Page-level text extractions:
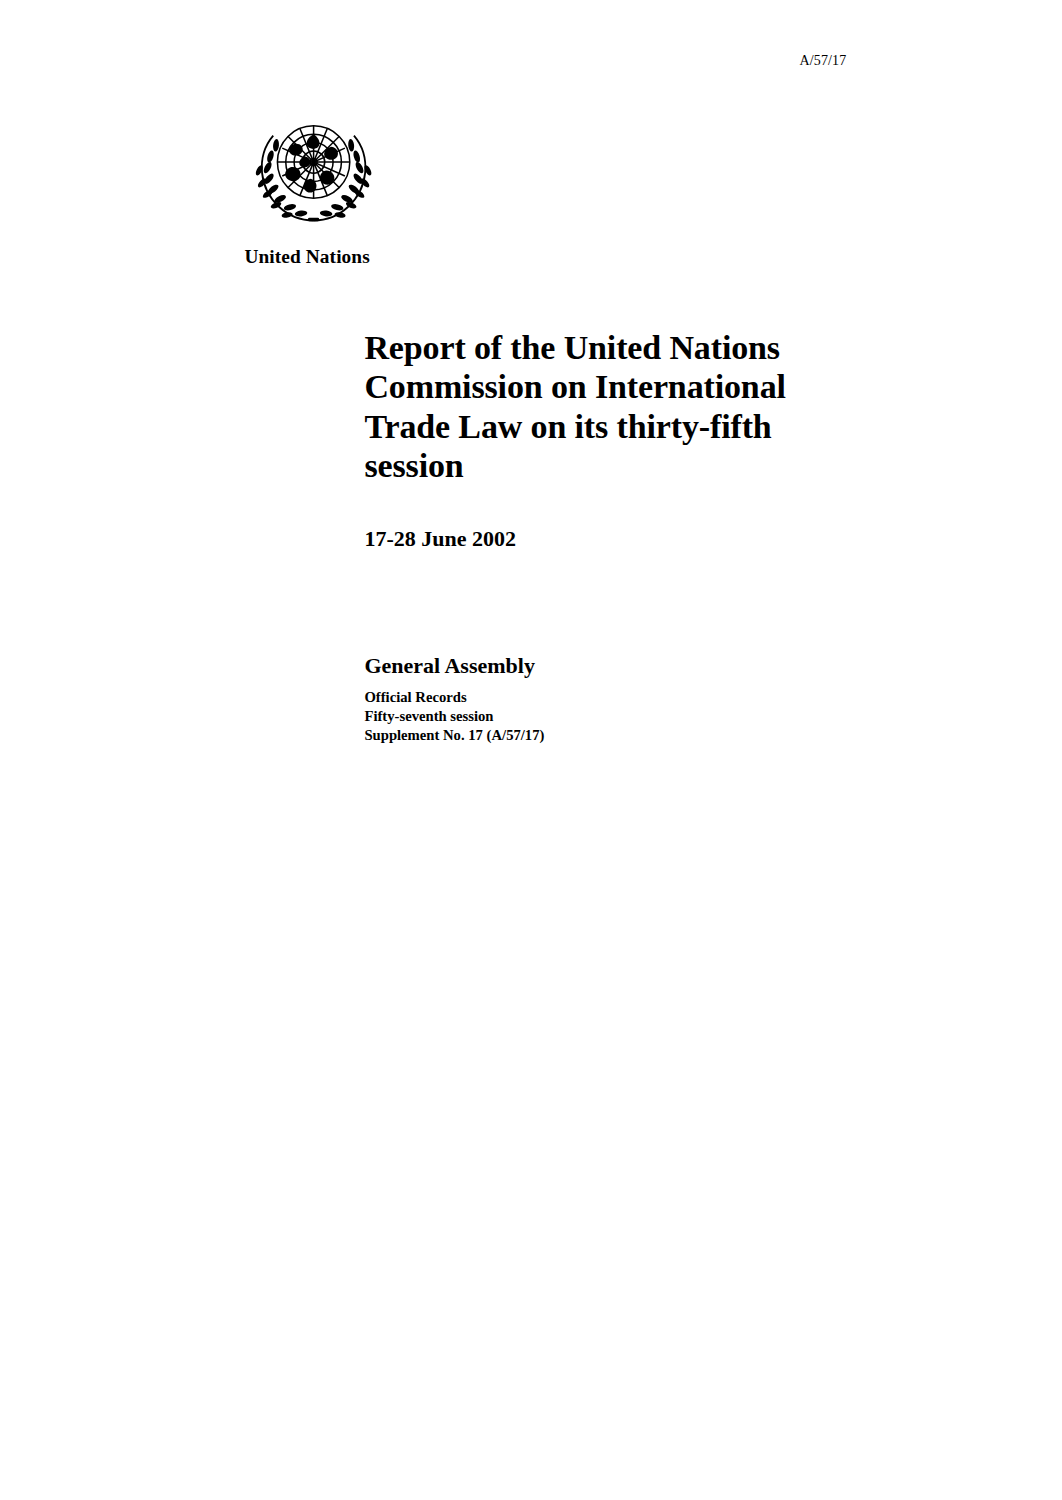A/57/17
United Nations
Report of the United Nations Commission on International Trade Law on its thirty-fifth session
17-28 June 2002
General Assembly
Official Records
Fifty-seventh session
Supplement No. 17 (A/57/17)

● EXERCISE
Copy each entry exactly as written. Pictures do not belong in the copy.

● ANSWER FOR THE TASK
A/57/17
United Nations
Report of the United Nations Commission on International Trade Law on its thirty-fifth session
17-28 June 2002
General Assembly
Official Records
Fifty-seventh session
Supplement No. 17 (A/57/17)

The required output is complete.